My current curatorial project Down to Earth: Artists Create Edible Landscapes is underway at the Schuylkill Center for Environmental Education (SCEE) in Philadelphia, a show with 6 artists or artist teams, each creating a work about sustainable agriculture. The show takes place at a section of SCEE’s 3oo-plus acre site called Brolo Farm, complete with an abandoned farm house, barn, and farm fields that have not been actively used for decades. The overall site of the Schuylkill Center is the largest privately-owned open space area within the city limits of Philadelphia – featuring a variety of habitats including woodlands, meadows, five teaching ponds and wetlands. In addition, there are four miles of hiking trails and 7 sculpture/shelters from a current exhibition titled Gimme Shelter, commissioned by SCEE’s environmental art program.

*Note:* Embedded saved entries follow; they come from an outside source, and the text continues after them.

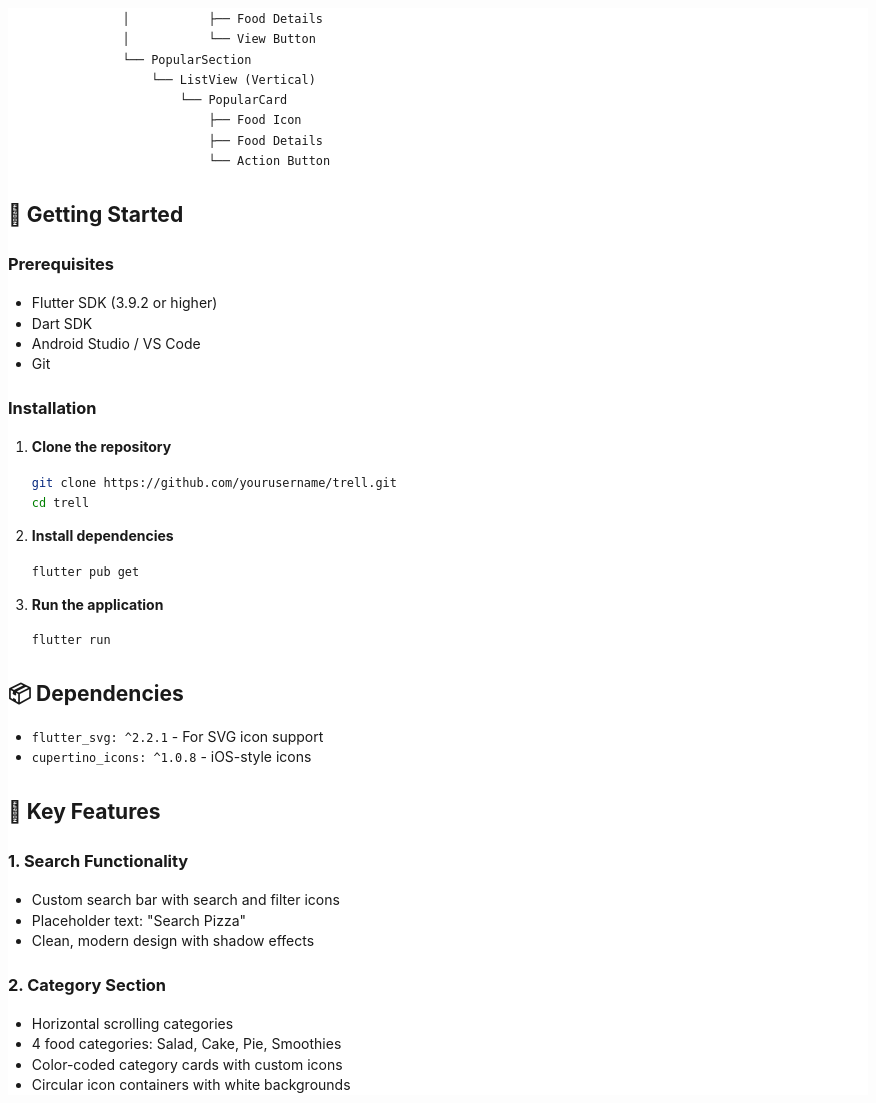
 ```
                │           ├── Food Details
                │           └── View Button
                └── PopularSection
                    └── ListView (Vertical)
                        └── PopularCard
                            ├── Food Icon
                            ├── Food Details
                            └── Action Button
```

## 🚀 Getting Started

### Prerequisites
- Flutter SDK (3.9.2 or higher)
- Dart SDK
- Android Studio / VS Code
- Git

### Installation

1. **Clone the repository**
   ```bash
   git clone https://github.com/yourusername/trell.git
   cd trell
   ```

2. **Install dependencies**
   ```bash
   flutter pub get
   ```

3. **Run the application**
   ```bash
   flutter run
   ```

## 📦 Dependencies

- `flutter_svg: ^2.2.1` - For SVG icon support
- `cupertino_icons: ^1.0.8` - iOS-style icons

## 🎯 Key Features

### 1. **Search Functionality**
- Custom search bar with search and filter icons
- Placeholder text: "Search Pizza"
- Clean, modern design with shadow effects

### 2. **Category Section**
- Horizontal scrolling categories
- 4 food categories: Salad, Cake, Pie, Smoothies
- Color-coded category cards with custom icons
- Circular icon containers with white backgrounds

The artists in Down to Earth are Joan Bankemper (NYC) who is creating a new version of her Medicinal Herb Garden, a large-scale garden planted in the form of an archaic feminine figure; Knox Cummin (Phila., PA) is building a rain water collection sculpture which contains a “room” garden by Ann Rosenthal and Steffi Domike (Pittsburgh, PA) titled An American Roots Garden, planted with herbs and vegetable indigenous to Native Americans such as squash, corn and beans; Simon Draper and the Habitat For Artists Collective including Todd Sargood and E Odin Cathcart (Hudson Valley, NY) have begun work on Drawn from the Garden, an art studio, potting shed, and 7 raised bed gardens, 2 of which local artists and school groups have been invited to adopt. Stacy Levy (Spring Mills, PA) will create a work titled Kept Out, a deer exclosure built partially in woodlands and partially in fields as an experiment of sorts to see what will grow when the deer are absent. Last but not least is Susan Steinman’s (S.F., CA) Urban Defense, a permaculture apple orchard housed within a built structure based on the pentagon form that the seeds make when you look inside a sliced apple.

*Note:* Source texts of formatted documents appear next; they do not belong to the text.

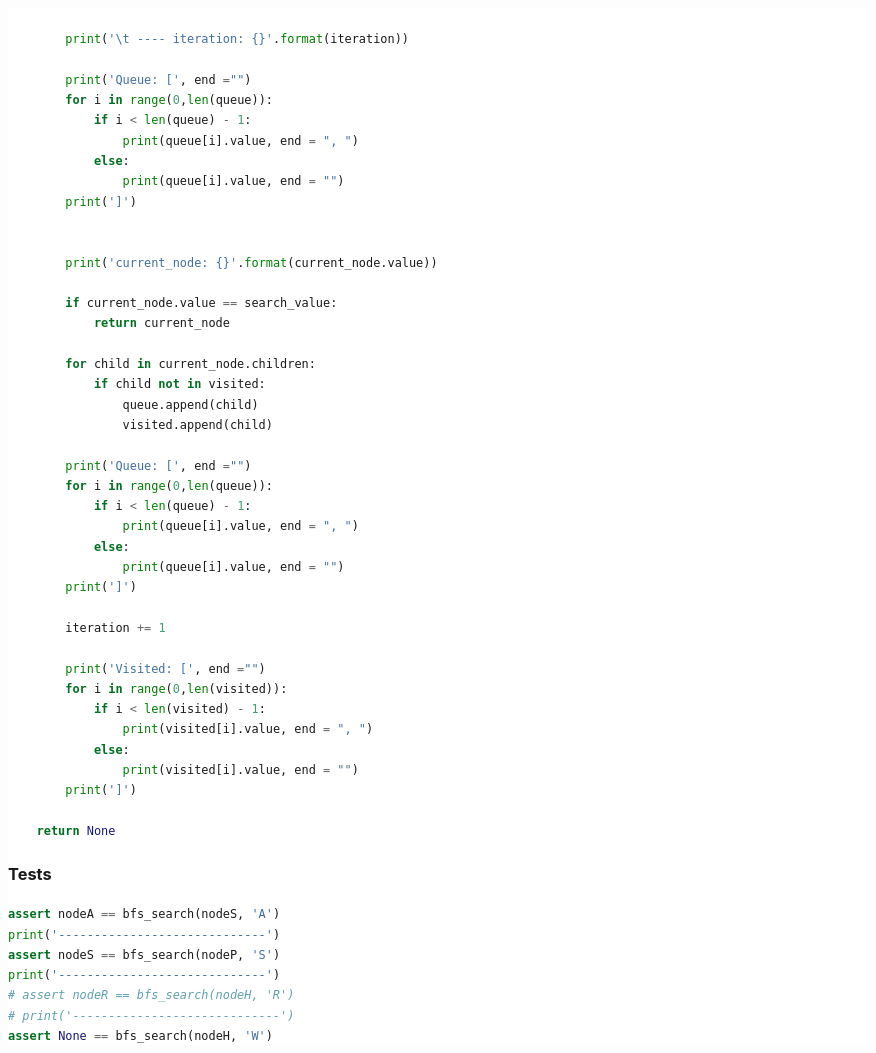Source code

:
 ```python
        
        print('\t ---- iteration: {}'.format(iteration))
        
        print('Queue: [', end ="")
        for i in range(0,len(queue)):
            if i < len(queue) - 1:
                print(queue[i].value, end = ", ")
            else:
                print(queue[i].value, end = "")
        print(']')
        
        
        print('current_node: {}'.format(current_node.value))

        if current_node.value == search_value:
            return current_node

        for child in current_node.children:
            if child not in visited:
                queue.append(child)
                visited.append(child)
                
        print('Queue: [', end ="")
        for i in range(0,len(queue)):
            if i < len(queue) - 1:
                print(queue[i].value, end = ", ")
            else:
                print(queue[i].value, end = "")
        print(']')
                
        iteration += 1
        
        print('Visited: [', end ="")
        for i in range(0,len(visited)):
            if i < len(visited) - 1:
                print(visited[i].value, end = ", ")
            else:
                print(visited[i].value, end = "")
        print(']')
    
    return None
```

### Tests


```python
assert nodeA == bfs_search(nodeS, 'A')
print('-----------------------------')
assert nodeS == bfs_search(nodeP, 'S')
print('-----------------------------')
# assert nodeR == bfs_search(nodeH, 'R')
# print('-----------------------------')
assert None == bfs_search(nodeH, 'W')
```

I spent 5 days at the site last week, helping the artists get started, it was warm and sunny but low humidity, unusual for Philly but great working conditions. I’m pleased to see these projects start to take shape after several months of research on the part of the artists and discussion and planning with myself and the SCEE staff. The maintenance requirements of these living artworks after the planting (watering, weeding and eventual harvesting) are not to be underestimated. Ann and Steffi’s American Roots, will benefit from the rainwater being collected above and a hose system running through the beds, but the watering for the other gardens has not been completely resolved other than running a long hose from the farm house to the fields.

Creating “gardens as art” requires lots of advance planning, time in the field with the appropriate tools, ammending the existing soil, tons of compost – and plain old hard labor. Isn’t that always the case working outdoors? Real farmers deserve our utmost respect and this show aims to draw connections between art (culture) and working the land (cultivation). In conjunction with this exhibition The Schuylkill Center will soon be selling fresh produce from it’s own “Market Garden”. They have partnered with Urban Girls Produce (UGP) to begin growing a variety of organic fruits and vegetables, dedicating 1 ½ acres of their site for food production. UGB will plant, tend, and harvest all season to bring fresh produce to the Philadelphia market as well as having a weekly produce stand at Brolo Farm near the artists’ sites.

The rewards of presenting Down to Earth will be great as the artist’s gardens start growing (opening September 12th) and especially when we enjoy a harvest meal with the public on October 25th.